Benefits of making bad customers sweat
This small redesign of the payment system changes everything for many reasons. First, it removes the Customer Support department from the equation almost completely. The system takes care of notifying the customers of the pending invoices and, if they contact Customer Support, they are asked to access the system and pay. No more begging you for “just a little more time” to pay. As everything is automated, Customer Support agents cannot do anything even if they want to.
Also, we reduce the amount of work we do “for free” for our customers. Our accounting department won’t work for a customer with pending invoices after the first month.
This also has a very interesting effect. In Estonia, accounting has to be done every month, especially for VAT companies. VAT and tax reports need to be submitted to the authorities every month. Otherwise, the Tax Office will let the company know and, if left unattended, can fine the business or –in extreme cases of ignoring their fiscal obligations– initiate the procedures to forcefully liquidate the company.
As a result, many customers who would not pay otherwise run to Companio’s dashboard to pay the pending invoices as soon as they receive the notification from the Tax Office. They are acting as our own debt collector, for free.
With just this subtle but important change, and adding a little automation, we have gone from chasing customers to seeing them ask us to resume our services.
Can it get better? Yep, increased ARRPU!
But there’s more! As I mentioned, once your company gets to a certain volume of clients, you will be dealing with a small but inevitable percentage of bad customers. In our experience, a bad customer is not just bad in one aspect (like never uploading invoices or ignoring your Customer Support request), but in most aspects (most relevantly, leaving invoices unpaid).
That means you will have to deal with a percentage of customers who always pay late, never have money in the bank account, delete their payment methods, etc.
The benefit of our new system is that these customers have indeed increased the ARRPU (Average Recurring Revenue Per User) of the company. As they usually have pending invoices that are paid late, they enter the penalty period, and end up paying (usually after a notification from the Tax Office) a significantly higher amount of money.

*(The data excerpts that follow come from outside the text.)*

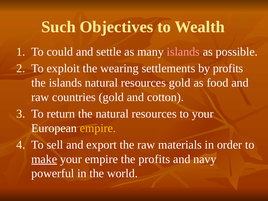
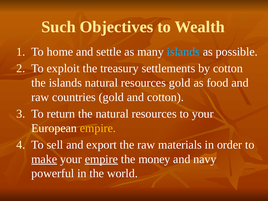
could: could -> home
islands at (183, 52) colour: pink -> light blue
wearing: wearing -> treasury
by profits: profits -> cotton
empire at (101, 159) underline: none -> present
the profits: profits -> money
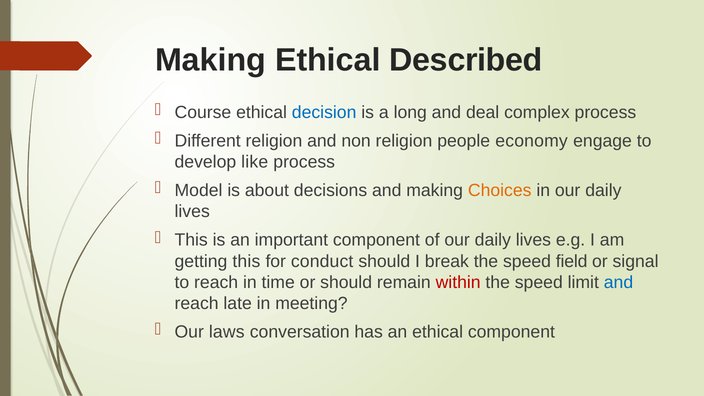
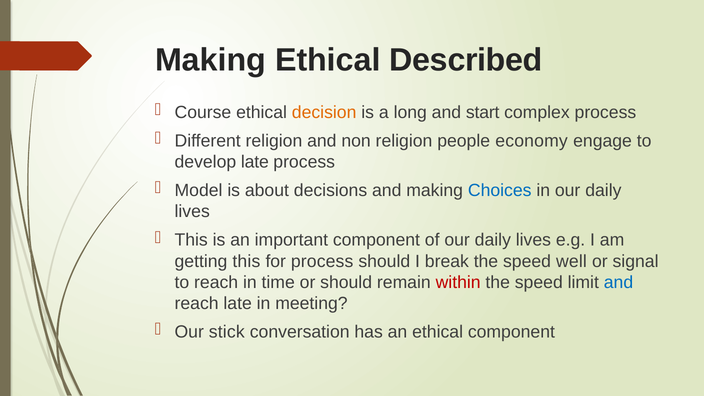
decision colour: blue -> orange
deal: deal -> start
develop like: like -> late
Choices colour: orange -> blue
for conduct: conduct -> process
field: field -> well
laws: laws -> stick
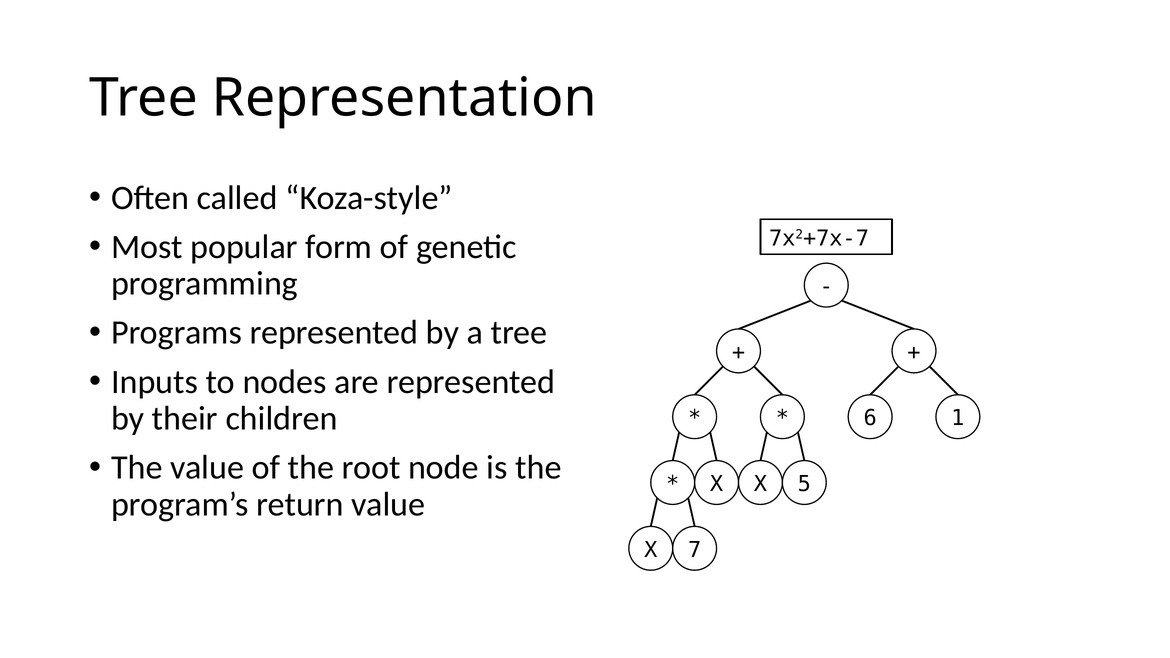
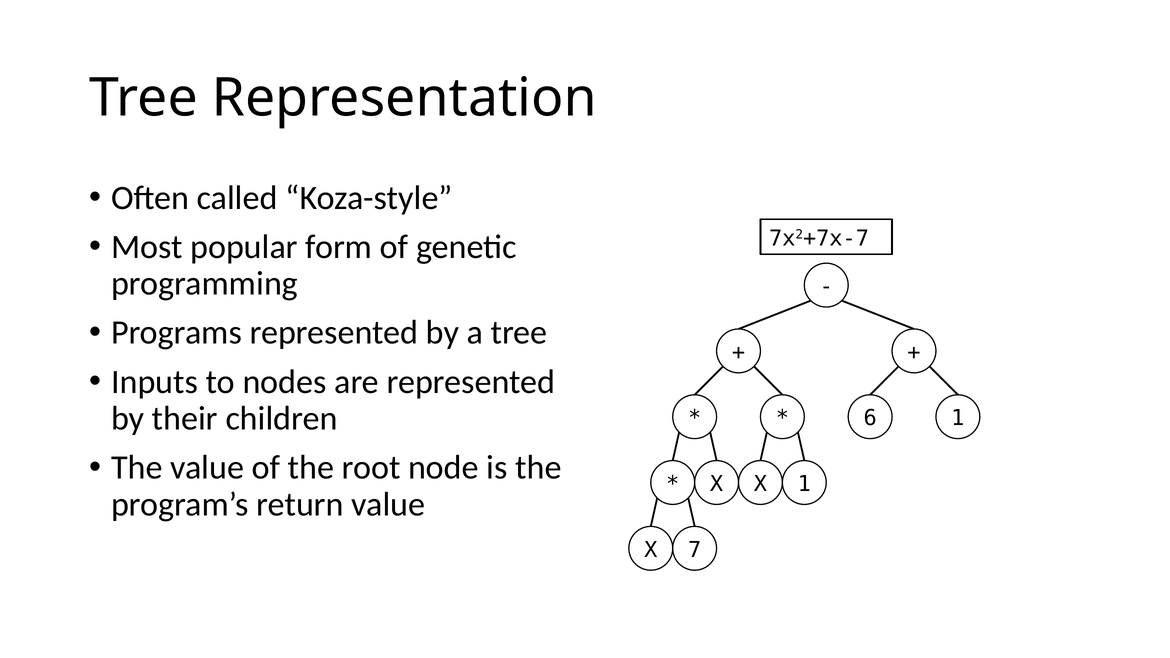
X 5: 5 -> 1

This has been noticeable for us, and these bad customers have contributed to the overall increase of 2.47% of our ARRPU since we added this feature.
This is another example of how a small but well-thought change can turn a stressful situation (this customer is not paying) into a good one (Yeah! you’ve entered the penalty period, so take your time 😉).
The example I described in this post is just one of many possible ones. The moral of the story is, design your processes to put the weight on the shoulders of your bad customers. Don’t chase them, and don’t work for free for them. If needed, don’t hesitate to spend resources on automation, in my experience, the ROI is well worth the investment.
Your platform should always benefit good customers and punish bad ones. Let them do the work and stress out, make bad customers sweat.